AP Photo/Keystone/Desair

John Kaag | Hiking with Nietzsche | Farrar, Straus and Giroux | September 2018 | 30 minutes (6,007 words)

 

I often tell my students that philosophy saved my life. And it’s true. But on that first trip to Sils-Maria—on my way to Piz Corvatsch—it nearly killed me. It was 1999, and I was in the process of writing a thesis about genius, insanity, and aesthetic experience in the writings of Nietzsche and his American contemporary Ralph Waldo Emerson. On the sheltered brink of my twenties, I’d rarely ventured beyond the invisible walls of central Pennsylvania, so my adviser pulled some administrative strings and found a way for me to escape. At the end of my junior­ year he handed me an unmarked envelope—inside was a check for three thousand dollars. “You should go to Basel,” he suggested, probably knowing full well that I wouldn’t stay there.

Basel was a turning point, a pivot between Nietzsche’s early conventional life as a scholar and his increasingly erratic existence as Europe’s philosopher-poet. He had come to the city in 1869 as the youngest tenured faculty member at the University of Basel. In the ensuing years he would write his first book, The Birth of Tragedy, in which he argued that the allure of tragedy was its ability to harmonize the two competing urges of being human: the desire for order and the strange but undeniable longing for chaos. When I arrived in Basel, still a teenager, I couldn’t help thinking that the first of these drives—an obsessive craving for stability and reason that Nietzsche termed “the Apollonian”—had gotten the better of modern society.
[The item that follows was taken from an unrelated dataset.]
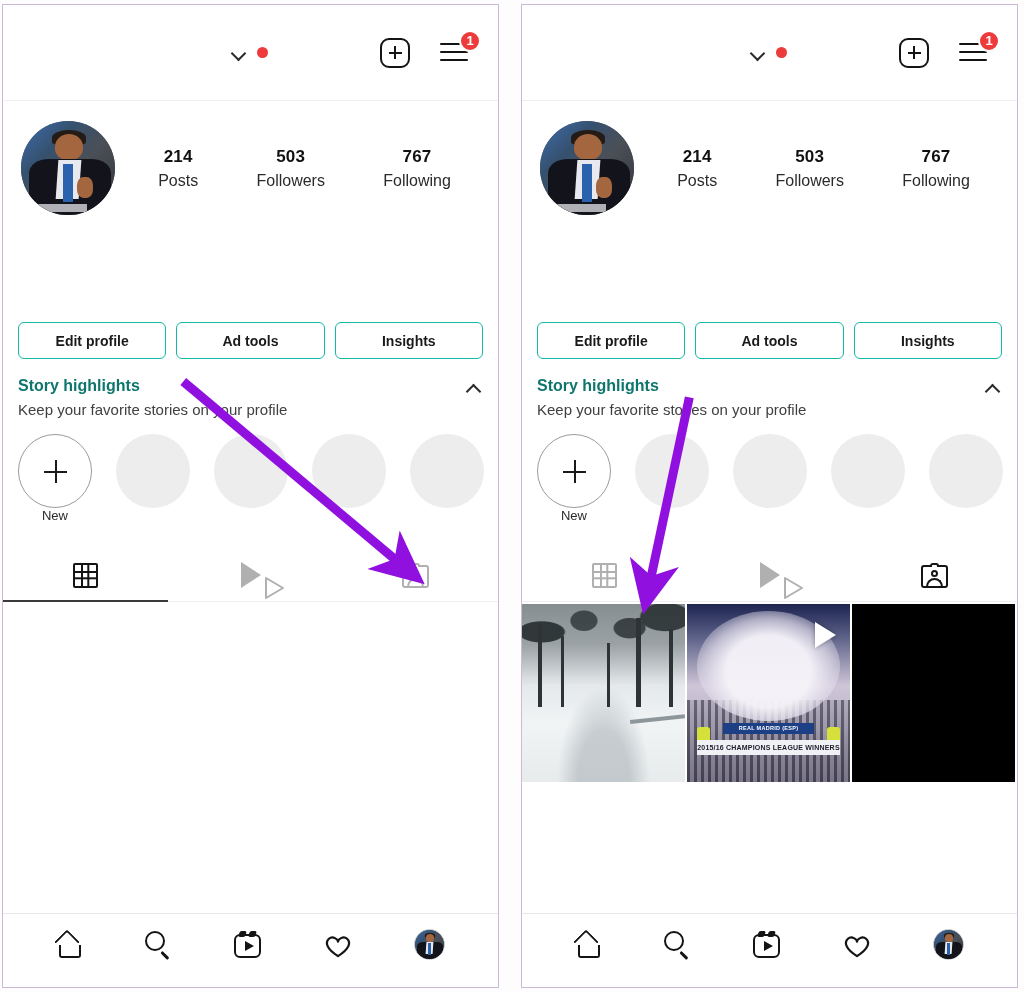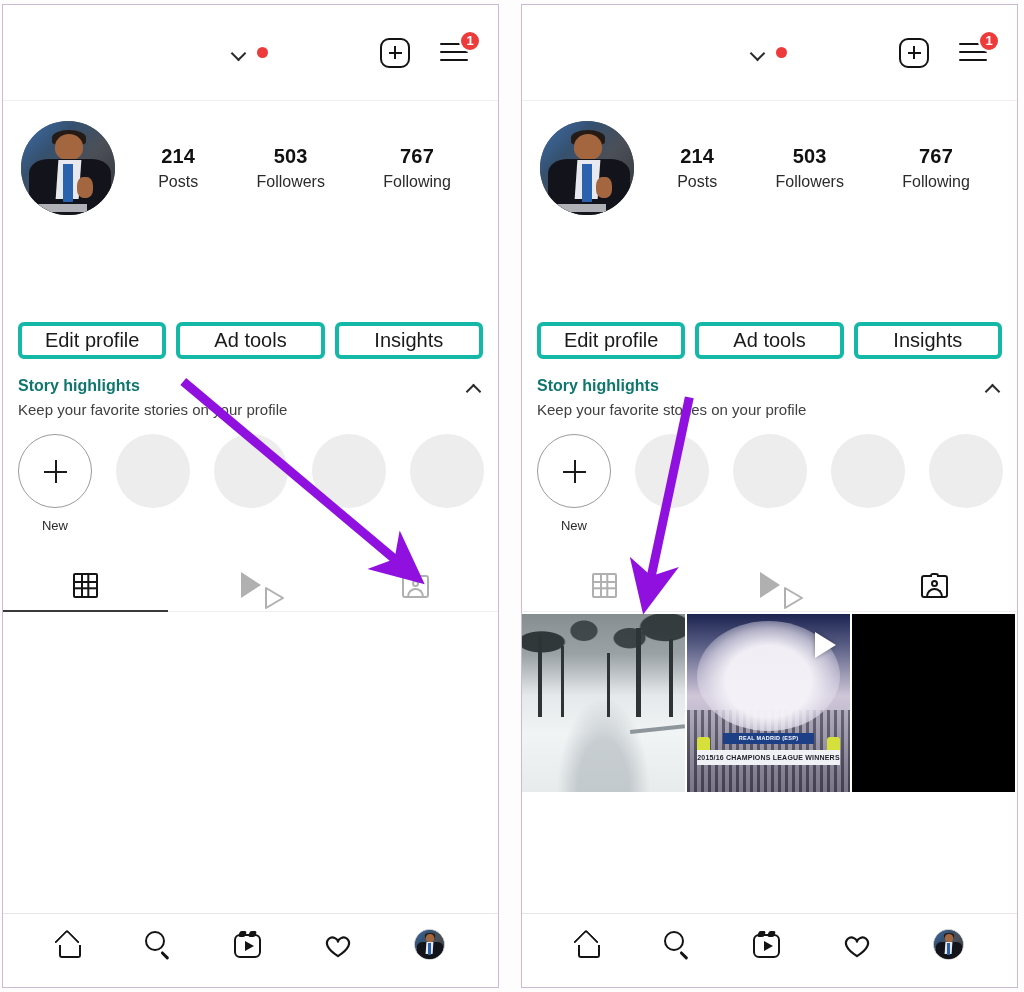"214" .stat .num { font-size: 20px -> 17px }
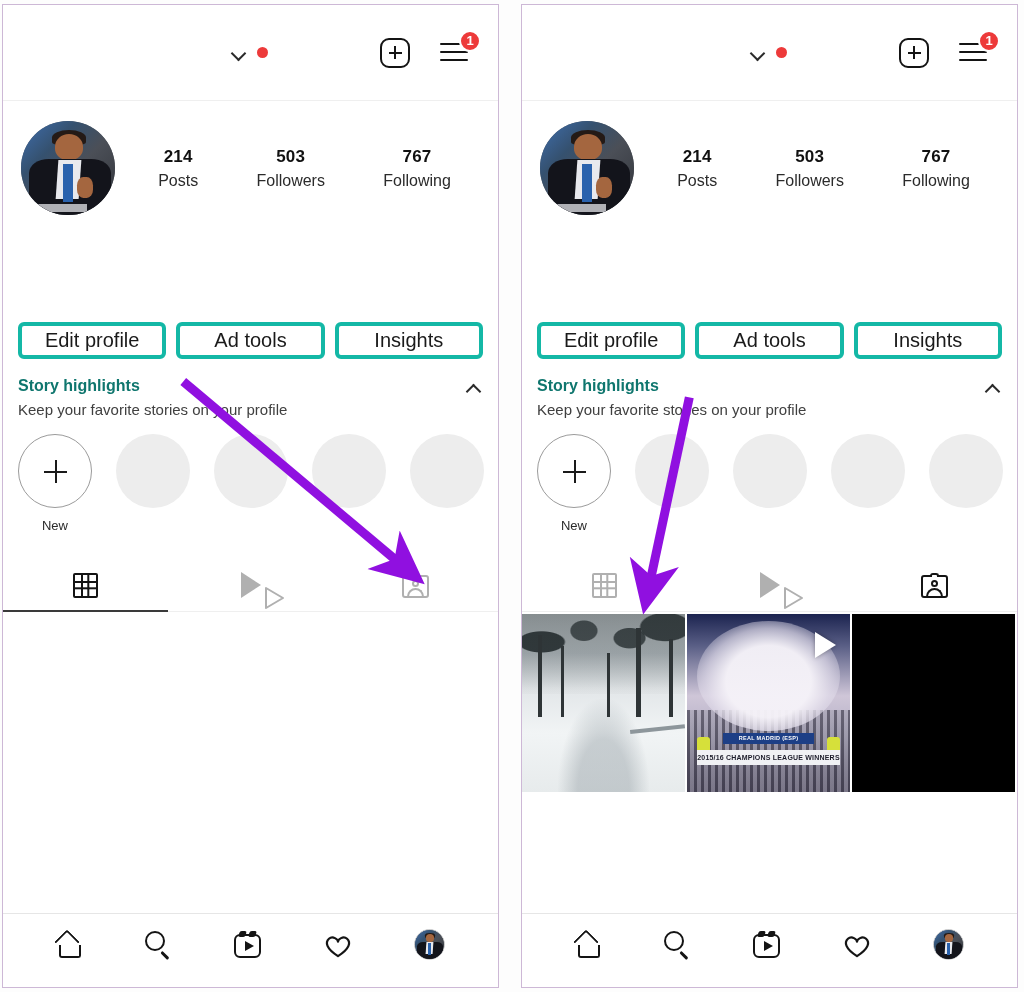"Edit profile" .act-btn { border: 4px solid #14b8a6 -> 1px solid #14b8a6; font-size: 20px -> 14px; font-weight: normal -> bold }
The train station in Basel is a model of Swiss precision—beautiful people in beautiful clothes glide through a grand­ atrium to meet trains that never fail to run on time. Across the street stands a massive cylindrical skyscraper, home to the Bank for International Settlements (BIS), the most powerful financial institution in the world. I exited the station and ate my breakfast outside the bank as a throng of well-suited Apollos vanished inside on their way to work. “The educated classes,” Nietzsche explained, “are being swept along by a hugely contemptible money economy.” The prospects for life in modern capitalist society were lucrative but nonetheless bleak: “The world has never been so worldly, never poorer in love and goodness.”
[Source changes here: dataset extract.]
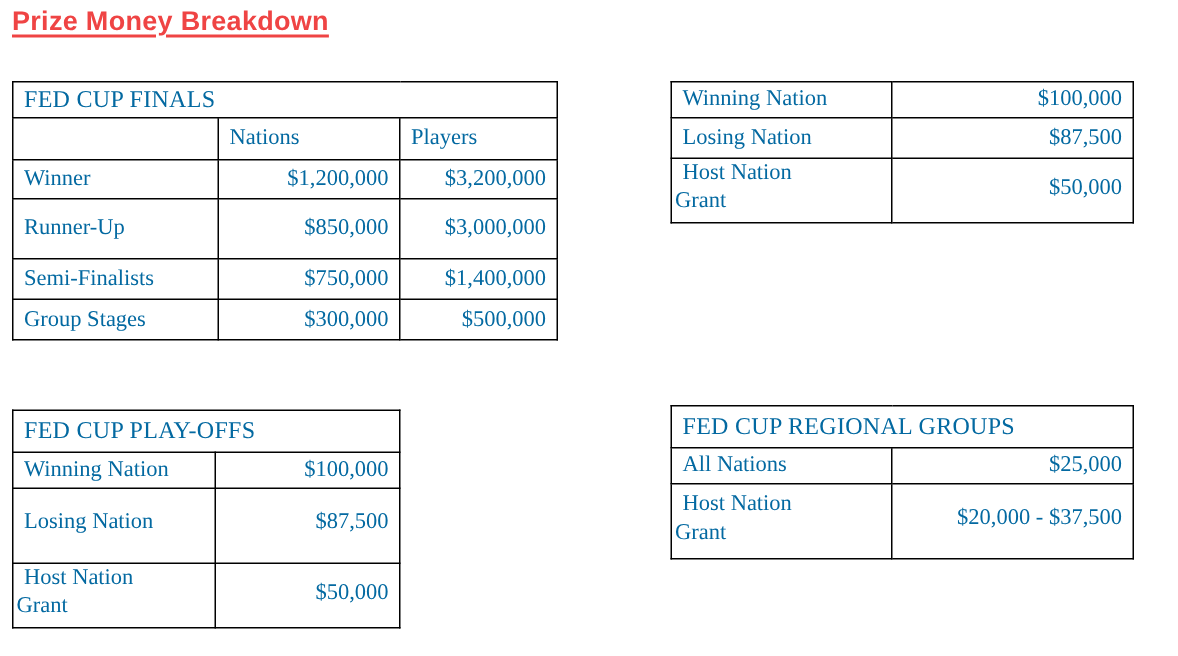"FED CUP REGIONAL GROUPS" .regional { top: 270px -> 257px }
According to Nietzsche, love and goodness were not realized in lockstep order but embodied its opposite: Dionysian revelry. His life in Basel was supposed to be happy and well-ordered, the life of the mind and of high society, but upon arriving, he fell into a fast friendship with the Romantic composer Richard Wagner, and that life was quickly brought to an end. He’d come to Basel to teach classical philology, the study of language and original meanings, which seems harmless enough, but Nietzsche, unlike many of his more conservative colleagues, understood how radical this sort of theoretical excavating could be. In The Birth of Tragedy, he claims that Western culture, in all of its grand refinement, is built upon a deep and subterranean structure that was laid out ages ago by Dionysus himself. And, in the early years of their friendship, Nietzsche and Wagner aimed to dig it up.